Set down exactly each line of the entries below, beginning at the one that contains "created by INVENTEA & v12mike" and ending at the last, and no others.

__DATA TO EXAMINE__
⟨
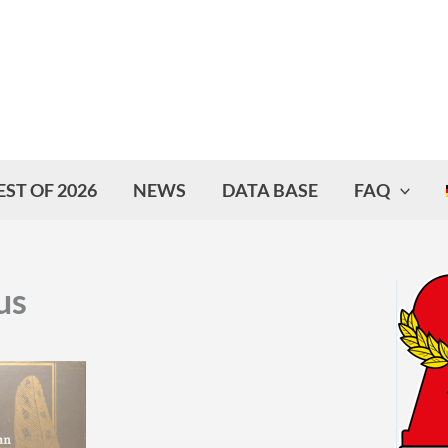
EST OF 2026
NEWS
DATA BASE
FAQ
us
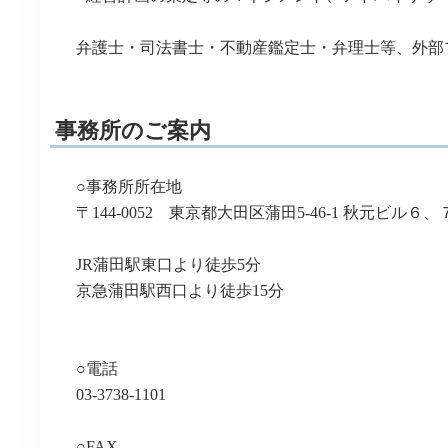
弁護士・司法書士・不動産鑑定士・弁理士等、外部
事務所のご案内
○事務所所在地
〒144-0052 東京都大田区蒲田5-46-1 秋元ビル６、
JR蒲田駅東口より徒歩5分
京急蒲田駅西口より徒歩15分
○電話
03-3738-1101
○FAX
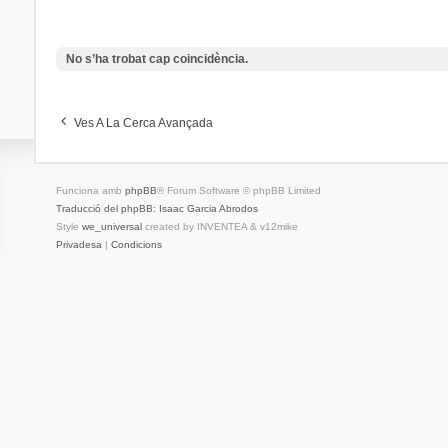
No s’ha trobat cap coincidència.
Ves A La Cerca Avançada
Funciona amb
phpBB
® Forum Software © phpBB Limited
Traducció del phpBB: Isaac Garcia Abrodos
Style
we_universal
created by INVENTEA & v12mike
Privadesa
|
Condicions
⟩
__PROBLEM SOLUTION__
created by INVENTEA & v12mike
Privadesa
|
Condicions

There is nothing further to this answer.